Available data START

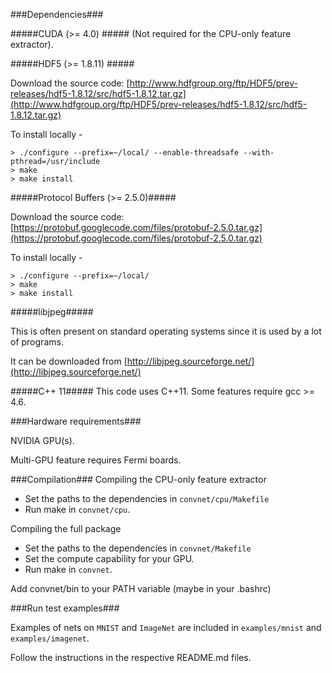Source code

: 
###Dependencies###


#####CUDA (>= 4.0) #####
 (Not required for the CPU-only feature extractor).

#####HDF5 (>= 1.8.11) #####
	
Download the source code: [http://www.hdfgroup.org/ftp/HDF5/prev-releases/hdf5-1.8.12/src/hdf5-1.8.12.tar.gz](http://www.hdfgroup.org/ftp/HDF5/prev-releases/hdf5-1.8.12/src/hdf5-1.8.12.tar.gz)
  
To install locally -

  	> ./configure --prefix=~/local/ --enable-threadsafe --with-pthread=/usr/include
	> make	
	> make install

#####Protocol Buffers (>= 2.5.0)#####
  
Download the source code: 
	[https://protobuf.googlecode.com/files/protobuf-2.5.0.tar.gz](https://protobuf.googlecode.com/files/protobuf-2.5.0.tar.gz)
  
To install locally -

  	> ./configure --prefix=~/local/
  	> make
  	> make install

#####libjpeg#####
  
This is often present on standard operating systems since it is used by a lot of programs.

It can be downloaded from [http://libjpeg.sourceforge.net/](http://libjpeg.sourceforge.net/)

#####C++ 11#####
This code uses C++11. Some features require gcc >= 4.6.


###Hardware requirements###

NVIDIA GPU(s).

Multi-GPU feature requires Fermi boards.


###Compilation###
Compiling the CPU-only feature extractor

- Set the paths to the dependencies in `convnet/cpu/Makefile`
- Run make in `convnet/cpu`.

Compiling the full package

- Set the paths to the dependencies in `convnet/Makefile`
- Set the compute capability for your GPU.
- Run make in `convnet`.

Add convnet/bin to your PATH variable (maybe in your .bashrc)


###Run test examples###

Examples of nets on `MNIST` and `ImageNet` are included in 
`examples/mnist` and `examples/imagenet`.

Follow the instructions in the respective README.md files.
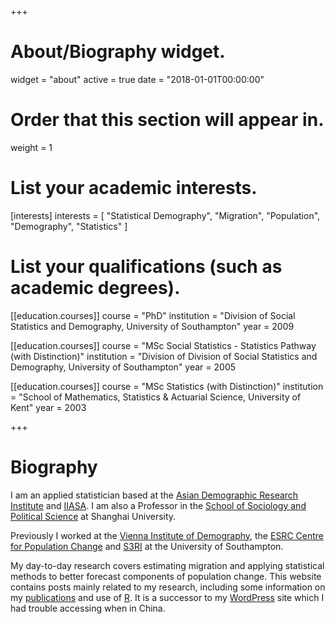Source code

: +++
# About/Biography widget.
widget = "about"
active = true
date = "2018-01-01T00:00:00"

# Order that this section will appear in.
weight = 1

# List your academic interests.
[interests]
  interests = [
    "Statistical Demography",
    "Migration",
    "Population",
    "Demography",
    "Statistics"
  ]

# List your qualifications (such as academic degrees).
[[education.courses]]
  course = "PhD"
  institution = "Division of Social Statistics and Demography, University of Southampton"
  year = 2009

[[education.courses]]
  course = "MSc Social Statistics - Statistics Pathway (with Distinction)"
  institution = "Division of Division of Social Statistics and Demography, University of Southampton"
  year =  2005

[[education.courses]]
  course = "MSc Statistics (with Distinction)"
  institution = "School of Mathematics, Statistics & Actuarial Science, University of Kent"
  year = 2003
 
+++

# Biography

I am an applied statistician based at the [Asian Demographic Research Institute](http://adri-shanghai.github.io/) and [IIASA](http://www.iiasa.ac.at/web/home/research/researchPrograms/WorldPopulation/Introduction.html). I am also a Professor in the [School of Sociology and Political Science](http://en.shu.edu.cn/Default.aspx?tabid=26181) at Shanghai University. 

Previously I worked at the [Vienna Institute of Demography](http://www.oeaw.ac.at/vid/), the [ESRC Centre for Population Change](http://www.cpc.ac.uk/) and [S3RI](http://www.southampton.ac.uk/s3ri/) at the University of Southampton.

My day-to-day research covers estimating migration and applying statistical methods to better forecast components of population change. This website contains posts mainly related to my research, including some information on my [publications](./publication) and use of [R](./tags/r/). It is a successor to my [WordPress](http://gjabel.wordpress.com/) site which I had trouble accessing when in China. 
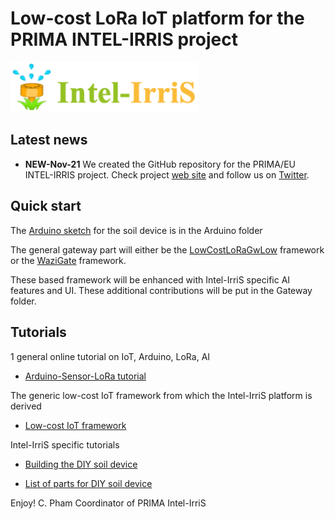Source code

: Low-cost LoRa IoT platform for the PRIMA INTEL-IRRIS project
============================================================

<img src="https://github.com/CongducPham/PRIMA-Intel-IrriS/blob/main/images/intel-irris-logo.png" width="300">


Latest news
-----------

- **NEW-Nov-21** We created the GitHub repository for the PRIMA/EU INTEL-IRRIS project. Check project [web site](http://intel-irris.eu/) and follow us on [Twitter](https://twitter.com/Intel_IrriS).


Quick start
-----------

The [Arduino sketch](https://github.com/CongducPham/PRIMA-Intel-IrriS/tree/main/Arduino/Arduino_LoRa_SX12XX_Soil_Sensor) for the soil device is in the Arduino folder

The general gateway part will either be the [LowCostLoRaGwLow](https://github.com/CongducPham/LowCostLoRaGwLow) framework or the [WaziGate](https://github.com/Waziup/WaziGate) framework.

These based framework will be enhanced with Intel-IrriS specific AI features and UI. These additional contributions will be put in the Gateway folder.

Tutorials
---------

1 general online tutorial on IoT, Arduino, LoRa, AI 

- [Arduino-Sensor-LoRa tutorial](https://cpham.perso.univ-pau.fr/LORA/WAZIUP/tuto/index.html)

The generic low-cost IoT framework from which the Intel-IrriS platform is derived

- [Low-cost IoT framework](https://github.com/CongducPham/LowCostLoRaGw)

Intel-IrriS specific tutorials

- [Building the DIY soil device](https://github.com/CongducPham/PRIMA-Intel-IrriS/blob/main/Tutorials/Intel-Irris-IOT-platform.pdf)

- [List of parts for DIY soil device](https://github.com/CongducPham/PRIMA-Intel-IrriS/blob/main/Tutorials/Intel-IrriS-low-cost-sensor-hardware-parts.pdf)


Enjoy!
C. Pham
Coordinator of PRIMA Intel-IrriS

Available data END

• [Required work]
The reply must be a number and nothing more: the count of lines above that contain the word "PRIMA".

• [The answer]
7